‘We Might as Well Be Dead’ Review: Housing by Neighborhood Watch

We Might as Well Be Dead, a satirical cartoon about a housing committee governing a dystopia. The film tells the story of Anna (Ioana Aikob), a single mother and security guard. Her role in Anna is to interview and introduce new housing candidates at High Rise. The film doesn’t reveal what kind of apocalypse made this high-rise residence so prestigious, but the new applicants treated the verdict as a matter of life and death, crawling on all fours to the sanctuary. Seeking.

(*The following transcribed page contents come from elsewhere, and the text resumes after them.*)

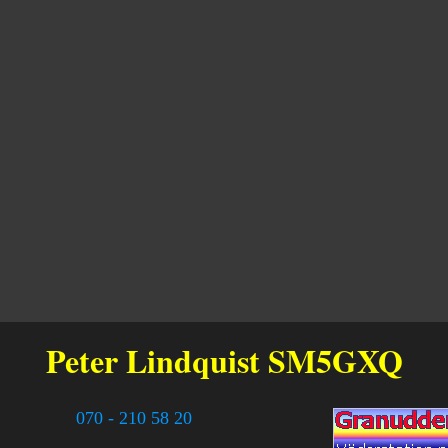
Peter Lindquist
SM5GXQ
070 - 210 58 20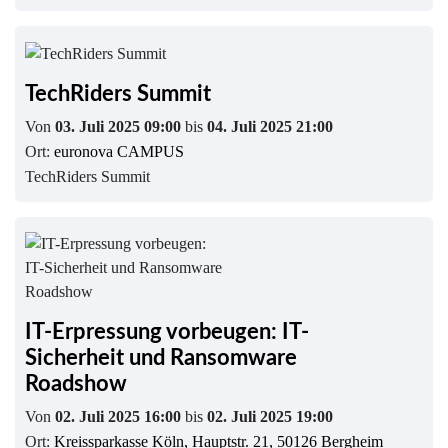
TechRiders Summit
Von
03. Juli 2025 09:00
bis
04. Juli 2025 21:00
Ort:
euronova CAMPUS
TechRiders Summit
IT-Erpressung vorbeugen: IT-
Sicherheit und Ransomware
Roadshow
Von
02. Juli 2025 16:00
bis
02. Juli 2025 19:00
Ort:
Kreissparkasse Köln, Hauptstr. 21, 50126 Bergheim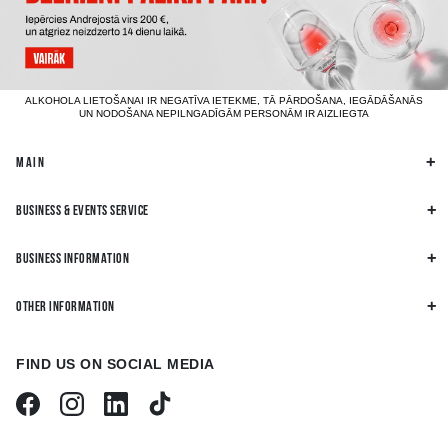
ALKOHOLA LIETOŠANAI IR NEGATĪVA IETEKME, TĀ PĀRDOŠANA, IEGĀDĀŠANĀS
UN NODOŠANA NEPILNGADĪGĀM PERSONĀM IR AIZLIEGTA
MAIN
BUSINESS & EVENTS SERVICE
BUSINESS INFORMATION
OTHER INFORMATION
FIND US ON SOCIAL MEDIA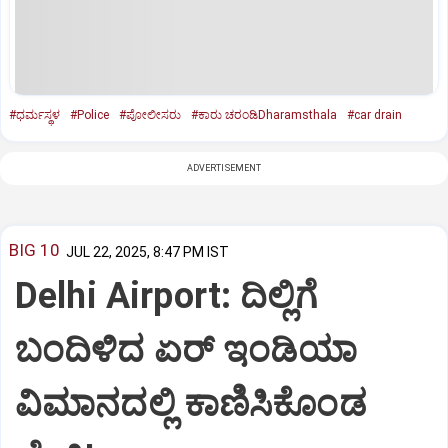
#ಧರ್ಮಸ್ಥಳ
#Police
#ಪೋಲೀಸರು
#ಕಾರು ಚರಂಡಿDharamsthala
#car drain
ADVERTISEMENT
BIG 10
JUL 22, 2025, 8:47 PM IST
Delhi Airport: ದಿಲ್ಲಿಗೆ
ಬಂದಿಳಿದ ಏರ್‌ ಇಂಡಿಯಾ
ವಿಮಾನದಲ್ಲಿ ಕಾಣಿಸಿಕೊಂಡ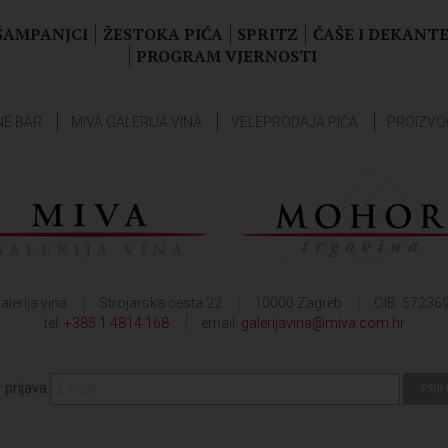
 ŠAMPANJCI
ŽESTOKA PIĆA
SPRITZ
ČAŠE I DEKANTE
PROGRAM VJERNOSTI
NE BAR
MIVA GALERIJA VINA
VELEPRODAJA PIĆA
PROIZVO
alerija vina
Strojarska cesta 22
10000 Zagreb
OIB: 57236
tel:
+385 1 4814 168
email:
galerijavina@miva.com.hr
 prijava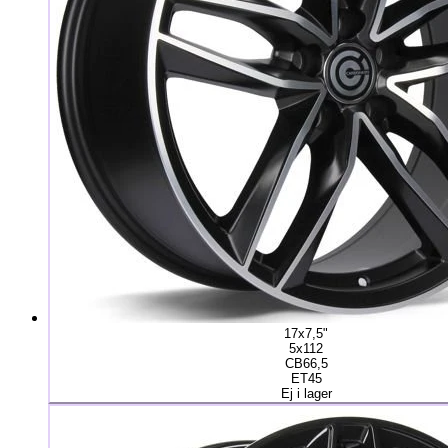
17x7,5"
5x112
CB66,5
ET45
Ej i lager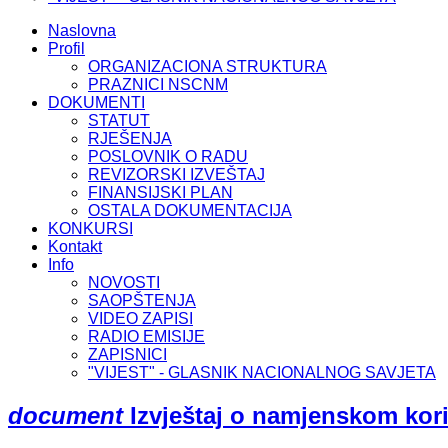
Naslovna
Profil
ORGANIZACIONA STRUKTURA
PRAZNICI NSCNM
DOKUMENTI
STATUT
RJEŠENJA
POSLOVNIK O RADU
REVIZORSKI IZVEŠTAJ
FINANSIJSKI PLAN
OSTALA DOKUMENTACIJA
KONKURSI
Kontakt
Info
NOVOSTI
SAOPŠTENJA
VIDEO ZAPISI
RADIO EMISIJE
ZAPISNICI
"VIJEST" - GLASNIK NACIONALNOG SAVJETA
document
Izvještaj o namjenskom kori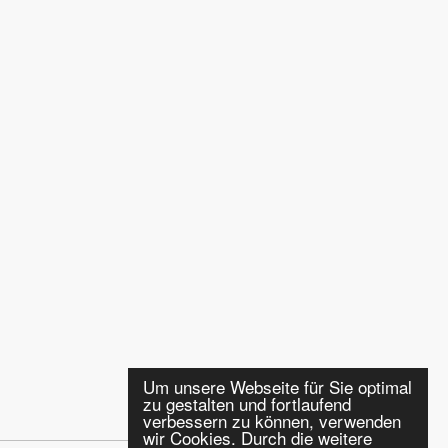
Um unsere Webseite für Sie optimal
zu gestalten und fortlaufend
verbessern zu können, verwenden
wir Cookies. Durch die weitere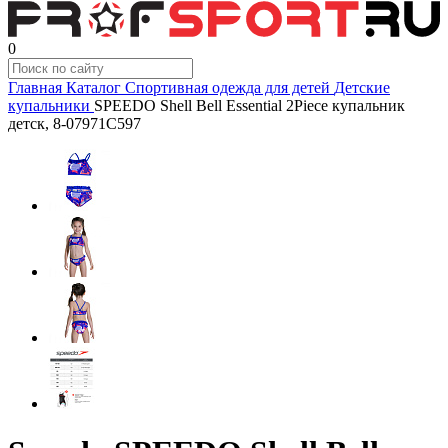
0
Главная
Каталог
Спортивная одежда для детей
Детские
купальники
SPEEDO Shell Bell Essential 2Piece купальник
детск, 8-07971C597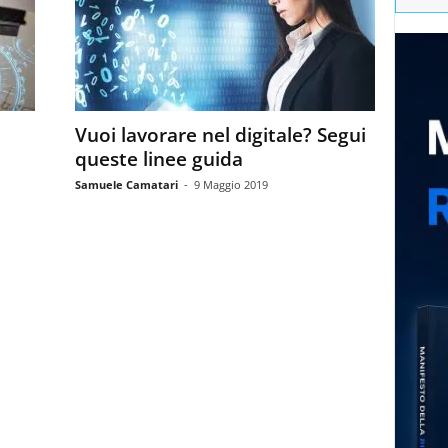
Vuoi lavorare nel digitale? Segui
queste linee guida
Samuele Camatari
-
9 Maggio 2019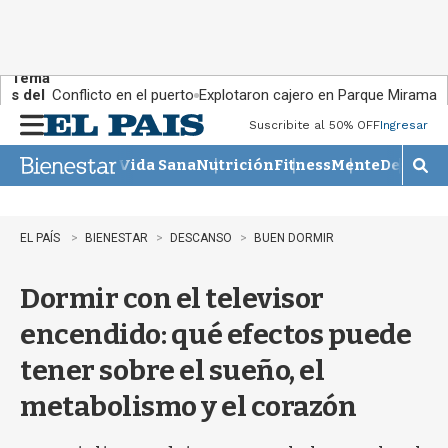
Tema
s del
Conflicto en el puerto
Explotaron cajero en Parque Miramar
día:
Suscribite al 50% OFF
Ingresar
M
e
Vida Sana
Nutrición
Fitness
Mente
Descans
n
M
u
o
s
t
EL PAÍS
BIENESTAR
DESCANSO
BUEN DORMIR
r
a
Dormir con el televisor
r
b
encendido: qué efectos puede
�
s
tener sobre el sueño, el
q
u
metabolismo y el corazón
e
d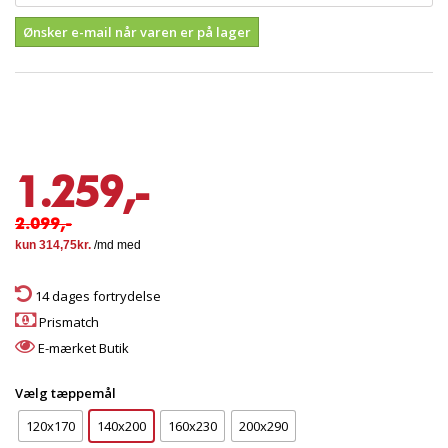
Ønsker e-mail når varen er på lager
1.259,-
2.099,-
14 dages fortrydelse
Prismatch
E-mærket Butik
Vælg tæppemål
120x170
140x200
160x230
200x290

Anna was not born in the community she now calls both home and employer. She is not a perfect citizen by the Board’s standards. She is a single mother and her daughter Iris (Paula Geiger) has begun to show signs of succumbing to the pressures of her closed society and has been hiding in the bathroom of her apartment. Her neighborhood dog goes missing, Anna’s position in the building is further threatened, and her paranoid vibe spreads through the community. Anna tries to convince her neighbors that her dog’s absence was an accident rather than a plot, but her efforts are greeted with increasing enthusiasm, and the mob soon begins to turn against her. .

Director Natalia Sinelnikova brings out a sense of dread through oblique angles and harsh lighting. Often the camera is positioned below the actor’s face, staring at him from a seemingly insane perspective. When the camera returns, the residents of the skyscrapers appear to be crowding the doorways and long, narrow corridors. The visuals are well crafted, but the story lacks momentum. The film deals with themes of surveillance and immigration unrest, but its allegorical ambitions are continually thwarted by the further grievances of its neighbors.

we are as good as dead
Unrated. German, with subtitles. Running time: 1 hour 33 minutes. at the theater.